What does Snyder think of that "40% use password" contention?
"Oh, that's got to be crap," he says, proving once again that the man's next minced word will be his first. "Maybe, if the default password is 'password' and everyone gets the default, 40% of people don't change it. But that's the help desk's problem, right? In addition, every system built in the last decade has dictionary checks to be sure that people don't use words in the dictionary for their passwords."
When Snyder gets on a roll woe be to thee who gets in the way.
"I cannot imagine except in the most mis-run of companies with the most obsolete equipment and the most poorly driven policies that even 1% use the word 'password,'" he continues. "At our company, it's not even possible - the system won't accept it."
None of which is to say that passwords aren't a massive headache for IT executives and end users alike, of course. The problem has become so conspicuously severe that The Wall Street Journal featured a front-page article Dec. 9 on password management - and mismanagement. The gist of the story was that corporate strategies for dealing with the regulatory demands of Sarbanes-Oxley and the like are driving IT shops to impose more stringent password rules, including mandatory password changes as frequently as once a month.
One can safely assume that few of these companies are abiding "password" as passwords.

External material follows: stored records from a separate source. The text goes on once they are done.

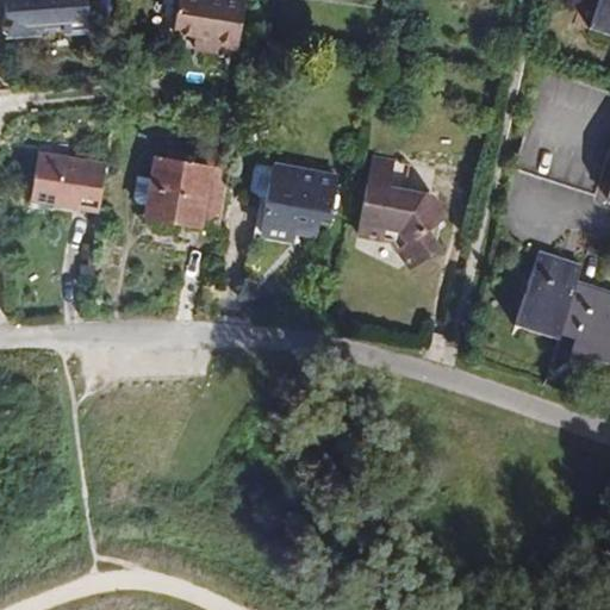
[(2,0),(5,24),(22,35),(41,33),(47,26),(57,26),(57,32),(91,30),(88,0),(2,0)]
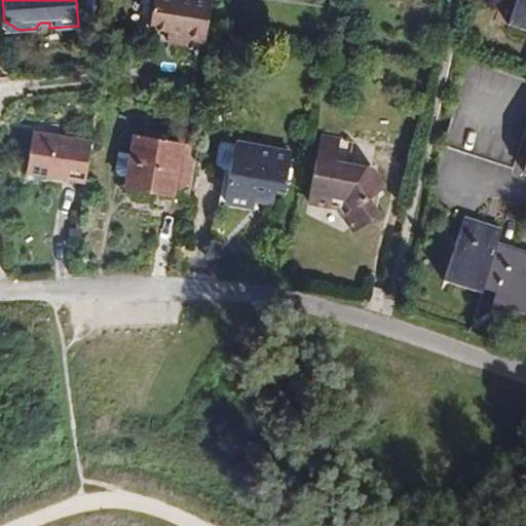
[(213,0),(154,0),(149,28),(176,32),(174,43),(184,44),(186,34),(191,35),(190,40),(205,42),(213,0)]
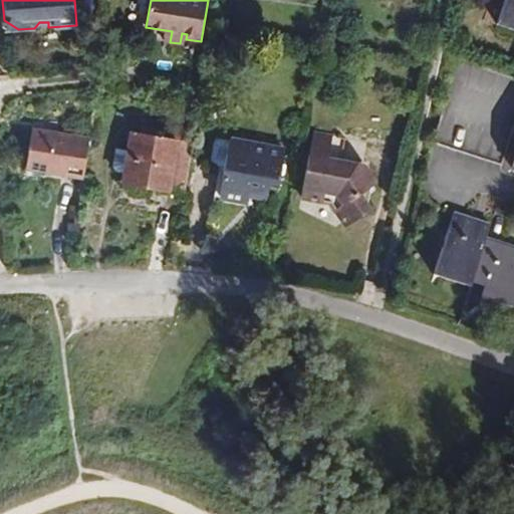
[(513,0),(505,0),(499,19),(513,23),(513,0)]
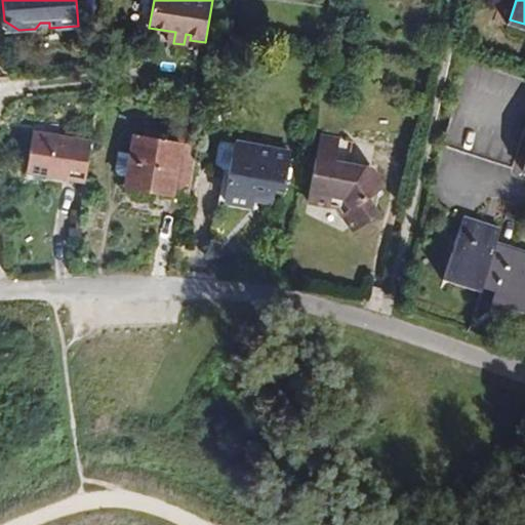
[(522,137),(452,114),(442,146),(512,168),(522,137)]
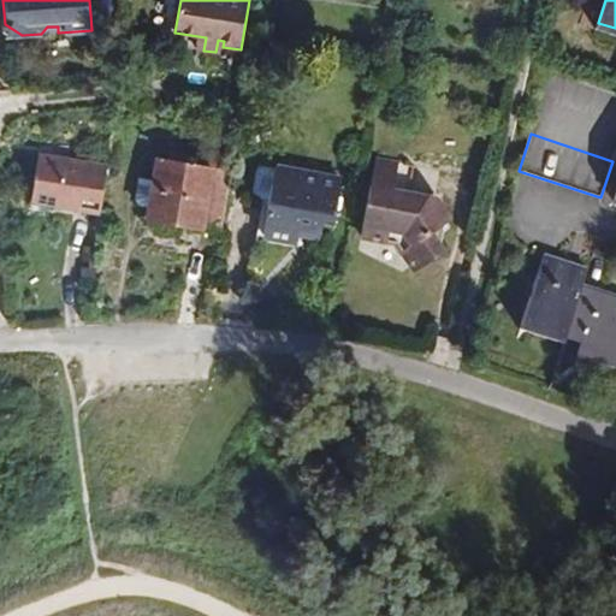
[(147,218),(220,231),(231,172),(185,164),(188,154),(167,150),(166,160),(157,159),(153,181),(148,208),(147,218)]
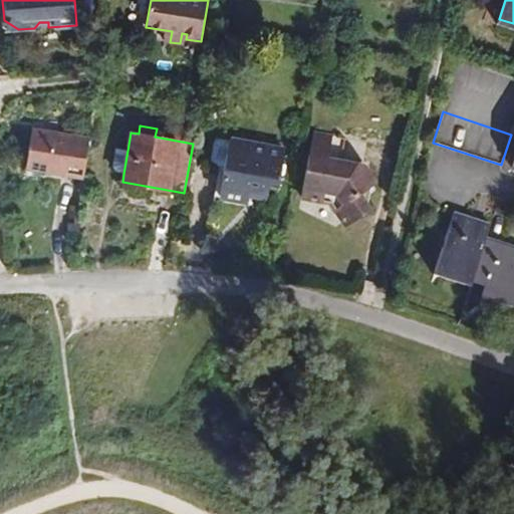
[(84,174),(89,138),(32,129),(26,169),(83,178),(84,174)]
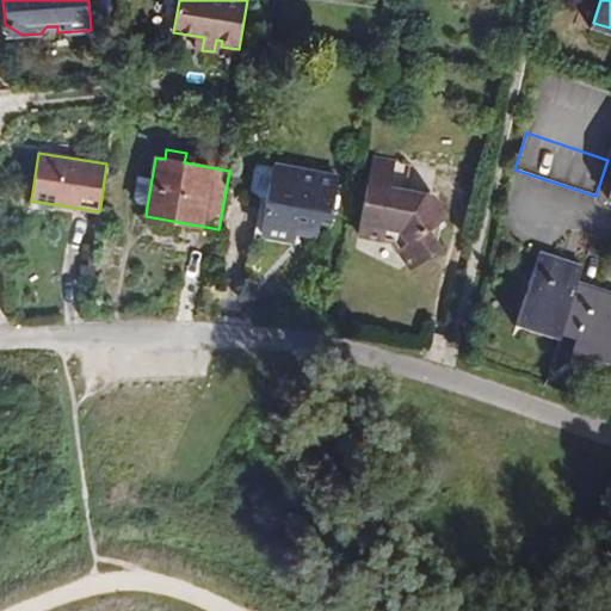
[(372,156),(358,235),(394,241),(412,269),(442,250),(429,229),(448,218),(433,197),(406,191),(411,164),(372,156)]
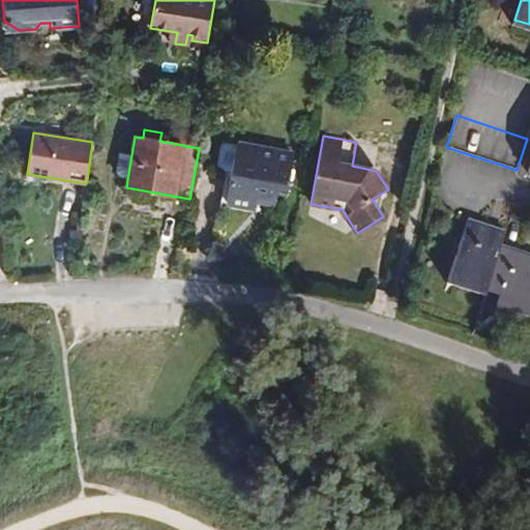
[(224,165),(233,171),(238,172),(243,146),(232,143),(227,147),(224,165)]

Here are a few of the most recent developments bringing smiles to the faces of those who have developed and supported the Firefox open source Web browser: surpassing 11 million downloads; publishing a supporter-financed, double-page advertisement in last Thursday's New York Times - replete with 10,000 individual names; and learning that one survey, albeit disputed by Microsoft, shows Internet Explorer's market share dipping below 90%.
Then there was the news that IT officials at the University of Pennsylvania are advising students to consider alternative browsers such as Firefox in the name of mitigating the security vulnerabilities that come bundled with IE.